Don’t get me wrong, I’m all for higher education. The key word being education, not taking up space and leaving four or five years later still not being able to pass a reading comprehension test. Four years of college can be paid for by taxpayers and it can still be a waste of time if that’s what the student makes of it.
FREE= without cost or payment. I’m guessing we aren’t talking about “free” college or anything else.
“Twelve years of school isn’t enough”? Who says? For a great segment of our population high school, with perhaps vocational training can be more than adequate if the individual makes it so.
Rather than throwing around the promise of “free,” our politicians would help far more Americans if they focused on strengthening pre-college education. If they assured that those who do go to college are fully qualified. That every high school graduate is proficient in reading, basic math skills, civics, economics and history. Today far too many graduates are “graduates” with little proficiency. The high school I graduated from in 1961 now has a math proficiency of 2% … ready for free college?
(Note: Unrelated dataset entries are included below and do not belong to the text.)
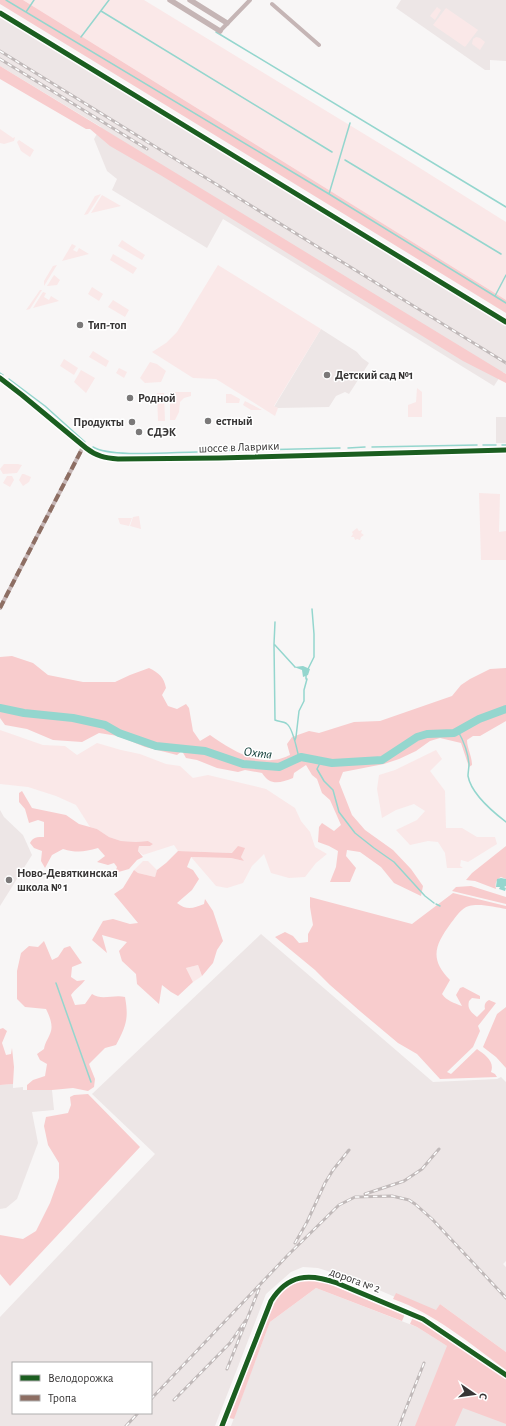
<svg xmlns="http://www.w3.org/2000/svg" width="506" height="1426" viewBox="0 0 506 1426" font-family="'Alegreya Sans',sans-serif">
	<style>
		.built { fill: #ede6e6; fill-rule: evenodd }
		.green { fill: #fae8e8 }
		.forest { fill: #f8cccd }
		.water { fill: #94d6ce }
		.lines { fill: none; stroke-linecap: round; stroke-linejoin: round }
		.stream { stroke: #94d6ce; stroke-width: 1.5 }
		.river { stroke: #94d6ce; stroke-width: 8 }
		.minor { stroke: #c5b5b5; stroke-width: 4 }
		.tertiary { stroke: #c5b5b5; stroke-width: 5.5 }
		.rail-casing { stroke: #c0b9b9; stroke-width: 3 }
		.rail { stroke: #fff; stroke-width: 1.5; stroke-dasharray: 4.5; stroke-linecap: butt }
		.quiet { stroke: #8d6e63; stroke-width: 4; stroke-dasharray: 8 4; stroke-linecap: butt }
		.cycleway-casing { stroke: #fff; stroke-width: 8 }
		.cycleway { stroke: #1b5e20; stroke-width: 5 }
		.poi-dot { fill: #7b7979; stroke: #fff; stroke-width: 1.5 }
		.labels { text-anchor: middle; stroke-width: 3; stroke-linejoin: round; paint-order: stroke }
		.poi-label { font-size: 12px; font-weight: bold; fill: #373535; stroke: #fff; text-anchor: start }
		.street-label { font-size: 12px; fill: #373535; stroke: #fff }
		.water-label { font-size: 13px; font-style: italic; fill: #0a3934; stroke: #fff }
	</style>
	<rect width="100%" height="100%" fill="#f8f6f6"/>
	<path class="built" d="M401,0H506V61L490,60V70H485L396,8Z
		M0,17L506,324V374L503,372L494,386L223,219L207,248L112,190L117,179L107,171L94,139L101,127L0,66Z
		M321,329L357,352L362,358L369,363L349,394L345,392L336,396L329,407L278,408L274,407Z
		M496,417H506V443H496Z
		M0,810L4,817L23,835L32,855L0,906Z
		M261,934L433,1082L497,1079L501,1077L506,1082V1261L503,1264L506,1267V1352L440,1304L434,1314L356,1280L318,1268L303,1267L291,1272L266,1294L215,1426H0V1317L155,1154L92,1094ZM13,1363H151V1413H13Z
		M13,1084V1088L23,1087V1090H52L54,1110L32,1112L38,1143L17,1199L6,1208L0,1209V1085Z
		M316,1288L417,1327L444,1344L496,1375L506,1389V1426H231L270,1322Z"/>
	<path class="green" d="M23,0H144L407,160L506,222V300Z
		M437,7L441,10L435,20L430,16Z
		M446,8L478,30L465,47L433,25Z
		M476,37L480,38L485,42L480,50L472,44L473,39Z
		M0,129L13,138L15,137L14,141L4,144L0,143Z
		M19,140L34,150L30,157L21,151L17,142Z
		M101,194L88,214L84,215L95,196Z
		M102,195L121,206L91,213Z
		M122,240L145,255L142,260L118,246Z
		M72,244L76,246L73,250L77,252L79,248L89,254L62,261Z
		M113,254L137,268L133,274L110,260Z
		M57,265L44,286V281L53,266Z
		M218,265L321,329L274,406L278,408L275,416L216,379L193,378L152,352L166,343L177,332Z
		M54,275L60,280L57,285L48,286H47Z
		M92,287L103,294L99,301L88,294Z
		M40,290H42L30,309L26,310Z
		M43,292L46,293L44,297L49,300L51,296L59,301L33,308Z
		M113,300L129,310L125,317L108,307Z
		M93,351L109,361L106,367L89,357Z
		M64,359L78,368L74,375L60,366Z
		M150,362L157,364L166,371L161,382L145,383L140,378Z
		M119,368L127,372L124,378L116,373Z
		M81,370L95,378L86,393L74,382Z
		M417,388L422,392V417H408V405L416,402Z
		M170,392H191V396L184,398L180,402L179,412L175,420H170Z
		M157,393H164L165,421H158Z
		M226,394H231L240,399L239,403H226Z
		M245,401L262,410H251L243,405Z
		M4,464H18L22,465L17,473L3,474L0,469Z
		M22,474H24L31,477L29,482L23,486L19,480Z
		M7,476H12L14,480L10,487L3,483Z
		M479,493L500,494L499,532L506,531V560H481Z
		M139,516L141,529L130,526L133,517Z
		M118,518H132L129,526L120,524Z
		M357,528L359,531L362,530L361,533L364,535L361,537L360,540L357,539L355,540L354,537H351L353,534L352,532Z
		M0,730L43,745L65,746L77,755L97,743L121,750L140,754L166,764L180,766L193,778L208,775L266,789L295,808L301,821L310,832L315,847L327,854L316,863L305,877L289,878L271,873L264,854L252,866L243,883L227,888L216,886L191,857L231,858L244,861L241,857L244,848L233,853L178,851L174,845L143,855L138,851L139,846L153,844L148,841L136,842L121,841L109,837L97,829L90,827L76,805L56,796L28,787L0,784Z
		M436,750L442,759L430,771L445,791L446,828H462L477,837H495L497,844L468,862L461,860L460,866L463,868H447L445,853L438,842L428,841L410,845L396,830L417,820L425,811L414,804L396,810L382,818L377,789L379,775L395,770Z
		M143,861H148L157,870L155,877L138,873L134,870Z
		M198,965L202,976L193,982L186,968Z"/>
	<path class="forest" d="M0,0H23L506,300V313L0,4Z
		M0,66L506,374V383L463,361L162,176L110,146L90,129H86L0,79Z
		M12,656L33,663L48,675L83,682H115L130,675L149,668C159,673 164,677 166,688L162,695L168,706L177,709L186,704L189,708L193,731L200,741L210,735C227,747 250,762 272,760C279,760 285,757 290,755L287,744L292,737L309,731L319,733L354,722L380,721L452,696L461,685L470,679L490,669L506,668V721L480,736H473L467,740C467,748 472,756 472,765L469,767L461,743L440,738L430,741L416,751L399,759L384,764L343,772L339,782L352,815L365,830L393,850L411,869L423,886L421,896L394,883L381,867L360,852L347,850L346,856L356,868L350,882H330L336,867L338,851L329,846L318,842L319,827L322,823L334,831L341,825L330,800L322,793L317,779L312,775L306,765L294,773L293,778C280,783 270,786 262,773L245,770L238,772L217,768L197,760L186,758L182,751L177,755L145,747L118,736L99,733L82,742L53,740L27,729L5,725L0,718V657Z
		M22,791L32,808L66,815L79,824L97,829L109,837L121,841L136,842L148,841L153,844L150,846H139L138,851L143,857L137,860L129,869L115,873L117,867L114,863L108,865L97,862L105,856L98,848C84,852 77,853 63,849L52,855L45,868L41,861L42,851L34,848L30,843C33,837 37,837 44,837V822L38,820L29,823L25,809L19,802V793Z
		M238,846L245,848L241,857L244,861L231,858L191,857L187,867L193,870L199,879L192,890L177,903C187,911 194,908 204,904L205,899L213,911L223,941L217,950L213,963L202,976L198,965L186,968L193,982L178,996L171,992L162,985L159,1004L137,984L136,974L122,961L119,951L127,942L102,935L107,953L92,940L103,921L113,919L130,924L138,923L114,894L123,888L134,870L138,873L155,877L157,870L166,863L178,851L232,853Z
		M506,846V879L501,877C496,880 495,883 496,889L475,881L466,880L472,873Z
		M471,886L506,897V904L452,891L456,887Z
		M453,893L506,906V909C496,907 479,903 469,906C461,908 456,917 451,923C435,945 429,959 450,980L442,994C447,1001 454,1003 462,1006L456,995L460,988L463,987L480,996V999L472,998L469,1001C467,1009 471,1012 477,1017L485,1009C484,1005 485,1002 489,1000L496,1003L478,1026L480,1031L473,1047L447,1072L451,1074L477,1049C485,1055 495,1061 491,1072L495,1074L497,1077L440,1079L417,1054L398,1043L361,1012L330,985L315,970L275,937L285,932L293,936L299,943L308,942V934L313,925L310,907V897L412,924Z
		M44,941L52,960L58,957L64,948L70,946L82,963L72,967L71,977L77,981L85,980C81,986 75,989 71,995L75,1005L85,1004L92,994C102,1001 114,994 125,997C129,1019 126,1026 116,1045L105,1048L89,1064L95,1079L94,1087L88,1091L73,1088L52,1090H27V1085L33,1080L45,1076L47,1064L40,1060L37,1054L44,1049C45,1042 49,1038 51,1031C53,1024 49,1015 46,1009L25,1007L17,999V971L21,953L29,946L38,947Z
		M506,1007V1068L496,1057L483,1047L497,1014Z
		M3,1028L7,1031L2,1043L6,1055L11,1054L12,1048L14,1067L13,1084L0,1085V1029Z
		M88,1094L140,1147L10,1286L0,1274V1235L23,1239L36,1231L50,1203L59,1178V1163L48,1145L44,1126L46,1117L68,1113L71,1105L70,1097L74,1095Z
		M304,1279C336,1280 376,1301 405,1314L402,1321L316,1288L270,1322L234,1419L229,1418L273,1305C282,1289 286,1284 304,1279Z
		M396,1293L436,1310L440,1304L506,1352V1370C470,1344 436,1314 393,1299Z
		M413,1317L424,1322L506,1378V1424L463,1408L455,1426H415L447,1346L417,1327L410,1324Z"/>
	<path class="water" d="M303,666L310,669L308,675L303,677L302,670L294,667Z
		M501,878L506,879V886L504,887L506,888L505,891L499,889L500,887H496L497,879Z"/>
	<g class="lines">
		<path class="stream" d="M6,0L329,194L506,303
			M101,11L332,152
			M26,12L34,0
			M216,32L506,207
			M81,37L109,0
			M345,160L501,254
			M329,194L350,123
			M495,296L506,275
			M0,373L3,375
			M9,379L45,406L85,442
			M483,445H496
			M502,445H506
			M93,447C110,458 175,452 197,452
			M372,447L477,445
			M348,448L365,447
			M204,451L340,448
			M275,622L274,644L295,667
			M274,644L275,720C279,722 284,721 287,724C293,728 297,750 299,758
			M308,669L314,657V634L312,609
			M458,731C463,740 468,752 469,764C469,768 468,772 468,776C471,793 493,812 506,822
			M295,740L296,737L299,711L304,701V690L307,679H306V675
			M326,761L320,763L317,769L324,781L333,790L339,812L355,833L374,848L394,862L425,896L434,903
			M436,904L440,906
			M56,983L91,1082"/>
		<path class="river" d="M0,708L24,713L73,718L105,725L119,733L156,746L205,751L243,764L279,767L301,757L332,763L382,760L417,737L427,734L454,733L479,719L506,709"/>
		<path class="minor" d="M272,4L319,45
			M0,13L506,322
			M220,31L250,0
			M0,608L83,447
			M222,1426L271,1301C288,1274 309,1273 337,1283L423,1319L506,1375"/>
		<path class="tertiary" d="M170,0L220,31
			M190,0L227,23
			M0,378L22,395L86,448C96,456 105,458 118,459L219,458L506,450"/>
		<g class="rail-casing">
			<path id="rail" d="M0,51L506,363
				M0,59L147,149
				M365,1194L404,1181L422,1169L439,1149
				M295,1243L307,1222L325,1183L333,1170L349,1150
				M227,1369L259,1289
				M151,1399L288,1255L339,1205L355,1197L392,1196L409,1200L415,1204L432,1219L506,1298
				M174,1400L230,1343L246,1320
				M126,1426L138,1413
				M399,1426L424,1363"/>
		</g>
		<use href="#rail" class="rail"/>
		<path class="quiet" d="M0,608L83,447"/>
		<g class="cycleway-casing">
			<path id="cycleway" d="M0,13L506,322
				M0,378L22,395L86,448C96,456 105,458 118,459L219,458L506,450
				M222,1426L271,1301C288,1274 309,1273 337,1283L423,1319L506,1375"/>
		</g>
		<use href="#cycleway" class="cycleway"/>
	</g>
	<g class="poi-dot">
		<circle cx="80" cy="325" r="4"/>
		<circle cx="327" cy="375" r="4"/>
		<circle cx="130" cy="398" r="4"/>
		<circle cx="208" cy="421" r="4"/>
		<circle cx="132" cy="422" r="4"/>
		<circle cx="139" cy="432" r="4"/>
		<circle cx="9" cy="880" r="4"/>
	</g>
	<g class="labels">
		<g class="poi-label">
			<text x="88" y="329">Тип-топ</text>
			<text x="335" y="379">Детский сад №1</text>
			<text x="138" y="402">Родной</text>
			<text x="216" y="425">естный</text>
			<text x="124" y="426" text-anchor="end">Продукты</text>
			<text x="147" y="436">СДЭК</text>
			<text x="17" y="877">Ново-Девяткинская<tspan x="17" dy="14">школа № 1</tspan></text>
		</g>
		<g class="street-label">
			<text transform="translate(239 447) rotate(-2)" y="4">шоссе в Лаврики</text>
			<text transform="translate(355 1280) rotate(20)" y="4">дорога № 2</text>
		</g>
		<g class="water-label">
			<text transform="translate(258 752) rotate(7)" y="5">Охта</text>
		</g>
	</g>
	<rect x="12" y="1362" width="140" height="52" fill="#ffffff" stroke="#afaeae"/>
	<rect x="20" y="1375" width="20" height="6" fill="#1b5e20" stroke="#afaeae"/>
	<text x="48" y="1382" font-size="12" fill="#373535">Велодорожка</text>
	<rect x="20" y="1395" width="20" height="6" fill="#8d6e63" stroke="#afaeae"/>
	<text x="48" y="1402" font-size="12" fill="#373535">Тропа</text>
	<g transform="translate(474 1394) rotate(103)" stroke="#ffffff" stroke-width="3" paint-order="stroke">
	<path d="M0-3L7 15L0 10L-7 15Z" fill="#373535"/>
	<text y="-6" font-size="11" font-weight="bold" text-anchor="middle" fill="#373535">С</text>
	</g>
</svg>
The problem is not the years of schooling. The problem is the schooling itself and the problem is what each student puts into the process and takes from it. And the problem is the support the family provides to the process and the quality it demands.
Every year in the United States, nearly 60% of first-year college students discover that, despite being fully eligible to attend college, they are not ready for postsecondary studies. That lack of preparedness is most evident in public institutions simply because they accept more students, students who are not ready or perhaps motivated for college.
After enrolling, these students learn that they must take remedial courses in English or mathematics, which do not earn college credits. This gap between college eligibility and college readiness has attracted much attention in the last decade, yet it persists unabated.
While access to college remains a major challenge, states have been much more successful in getting students into college than in providing them with the knowledge and skills needed to complete certificates or degrees. Increasingly, it appears that states or postsecondary institutions may be enrolling students under false pretenses.
Even those students who have done everything they were told to do to prepare for college find, often after they arrive, that their new institution has deemed them unprepared.
Their high school diploma, college-preparatory curriculum, and high school exit examination scores did not ensure college readiness.
Another government “free” program without meaningful criteria, targeted goals, measures of success or accountability is another waste of money and in the case of education a cruel hoax on many Americans.